0
votes

I'm wondering whether anyone has any insight on converting an array of character codes to Unicode characters, and searching them with a regex.

If you have

var a = [0,1,2,3]

you can use a loop to convert them into a string of the first four control characters in unicode.

However, if you then want to create a regex

"(X)+"

where X == the character code 3 converted to its Unicode equivalent, the searches never seem to work. If I check for the length of the string, it's correct, and .* returns all the characters in the string. But I'm having difficulties constructing a regex to search the string, when all I have to begin with is the character codes. Any advise?

Edit:

var a = [0,1,2,3,0x111]; str = "";

for(var i = 0; i < a.length; i++) {
    str += String.fromCharCode(a[i]);
}

var r = [0x111]
var reg = ""

reg += "(";
for(var i = 0; i < r.length; i++) {
var hex = r[i].toString(16);
    reg += "\\x" + hex;
}
reg += ")";

var res = str.match(RegExp(reg))[0];

Edit

//Working code:
var a = [0,1,2,3,0x111];
str = "";

for(var i = 0; i < a.length; i++) {
    str += String.fromCharCode(a[i]);
}

var r = [3,0x111]
var reg = ""

reg += "(";
for(var i = 0; i < r.length; i++) {
    var hex = r[i].toString(16);
    reg += ((hex.length > 2) ? "\\u" : "\\x") + ("0000" + hex).slice((hex.length > 2) ? -4 : -2);
}
reg += ")";

var res = str.match(RegExp(reg))[0];
1
Can you post just a few line code example of exactly what you are trying to do -- a minimal example that we can look at, rather than guess at? In its current form, it is very difficult to answer this question.Jeremy J Starcher
I hope the above edit is sufficient to get the basic idea across, though in the actual application it will be significantly more sophisticated.AaronF

1 Answers

2
votes

With changes to a few details, the example can be made to work.

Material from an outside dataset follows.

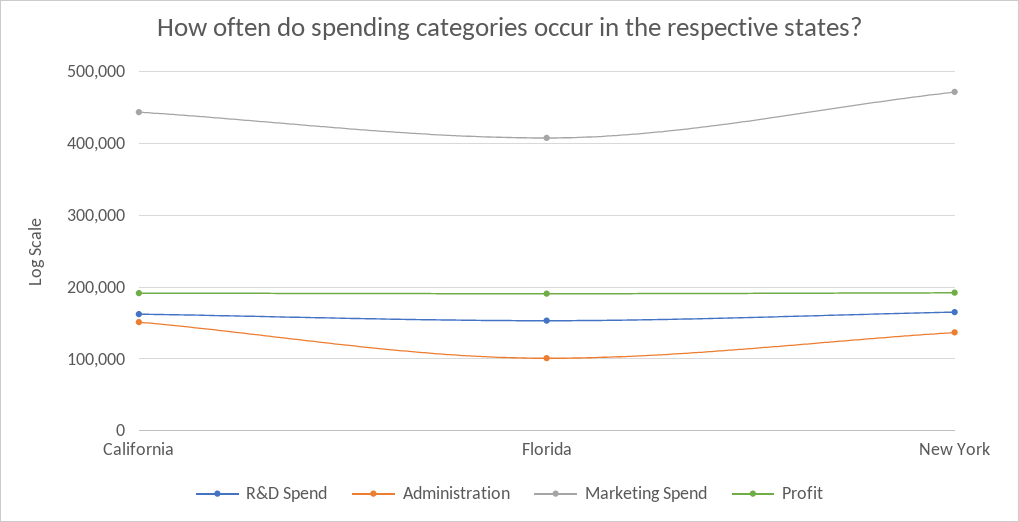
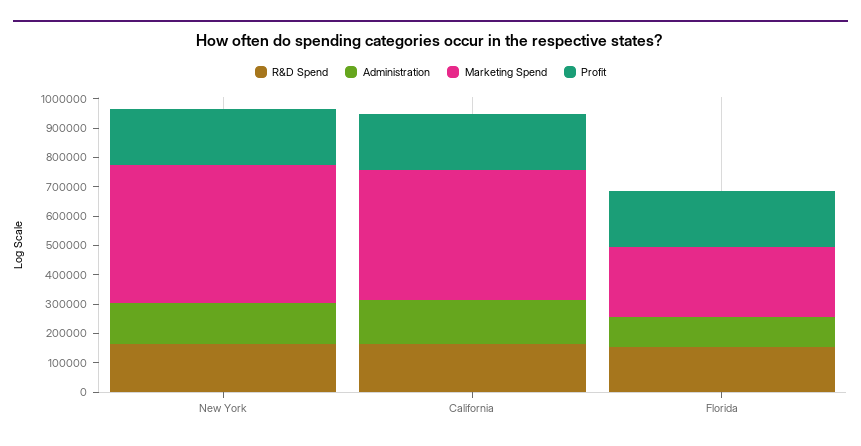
Marketing Spend, Florida: 410000 -> 250000

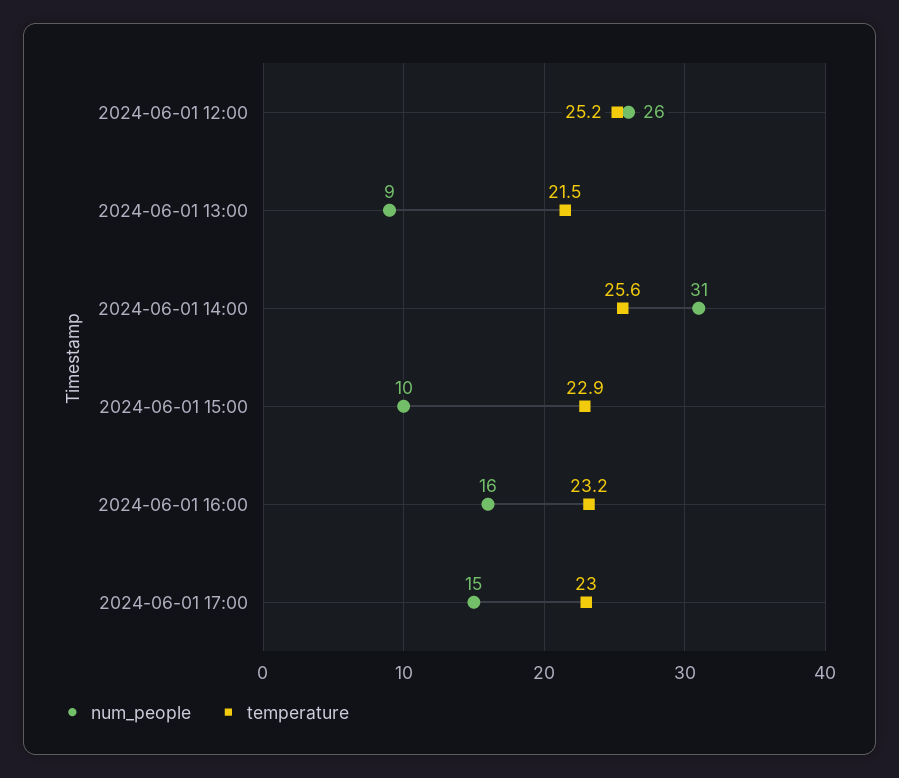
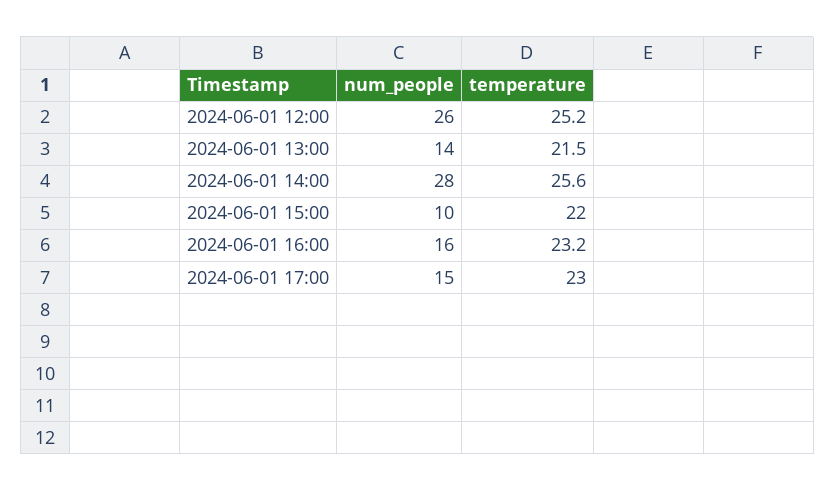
num_people, 2024-06-01 13:00: 9 -> 14
num_people, 2024-06-01 14:00: 31 -> 28
temperature, 2024-06-01 15:00: 22.9 -> 22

Assuming that you are interested in printable Unicode characters in general, and not specifically the first four control characters, the test vector a for the string "hello" would be:

var a = [104, 101, 108, 108, 111]; // hello

If you want to match both 'l' characters:

var r = [108, 108]

When you construct your regular expression, the character code must be in hexadecimal:

reg += "\\x" + ("0" + r[i].toString(16)).slice(-2);

After that, you should see the results you expect.